I am not one of those who subscribes to the doctrine of relativism. If two beliefs are directly contradictory, then they cannot both be true. If I believe a marble is white through and through, and you believe it is green through and through, only one of us can be right. If I believe the soul of a person lives one life here on earth, and then continues to exist in eternity either in Heaven (in the presence of God) or in Hell (without God); and you believe that the soul of a person is reincarnated into multiple new persons over many centuries until it finally reaches perfection; then we can’t both be right. I am willing to admit that I might be the one who is wrong, but I refuse to believe we can both be right.
In the search for Truth, I find the doctrine of relativism neither rational nor helpful.

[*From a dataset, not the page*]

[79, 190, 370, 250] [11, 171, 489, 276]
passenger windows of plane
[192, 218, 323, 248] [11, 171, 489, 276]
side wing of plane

It negates the need to fully understand and explore one’s own beliefs because it doesn’t matter if they are really the Truth; it is enough that my beliefs are true for me.
I also don’t believe one must be a relativist to be tolerant. I once read an interesting take on tolerance that I will try to summarize here. According to the author, there are three levels of tolerance:
1. Legal tolerance is the idea that every person has a legal right to believe whatever they choose and to not be discriminated against because of what they believe.
2. Social tolerance is the idea that one is morally obligated in a free society to treat others with respect and dignity regardless of their beliefs.
3. Absolute tolerance is relativism and is the idea that to be tolerant I must agree that whatever anyone believes is equally as true as what I believe, or at least that it is true for them.
I wholeheartedly subscribe to the idea of legal tolerance and believe it is the foundation of our great nation. I also completely agree that social tolerance is absolutely essential in any civil society and strive to put it into practice in my daily life. But absolute tolerance goes beyond what I can agree with. It is not necessary or helpful for a free, civil society to insist upon absolute tolerance. I also believe that absolute tolerance negates social tolerance, because to say that what I believe is the Truth is not really the Truth, but only one of many truths, does not treat me with respect or dignity.
You may agree with what I have stated in this blog as my beliefs, or you may disagree and believe something different. I will always uphold your right to believe as you choose and treat you with respect and dignity as a person regardless of whether we agree. I can gladly agree to disagree. But if what you believe directly contradicts what I believe, please don’t ask me to accept that we are both right.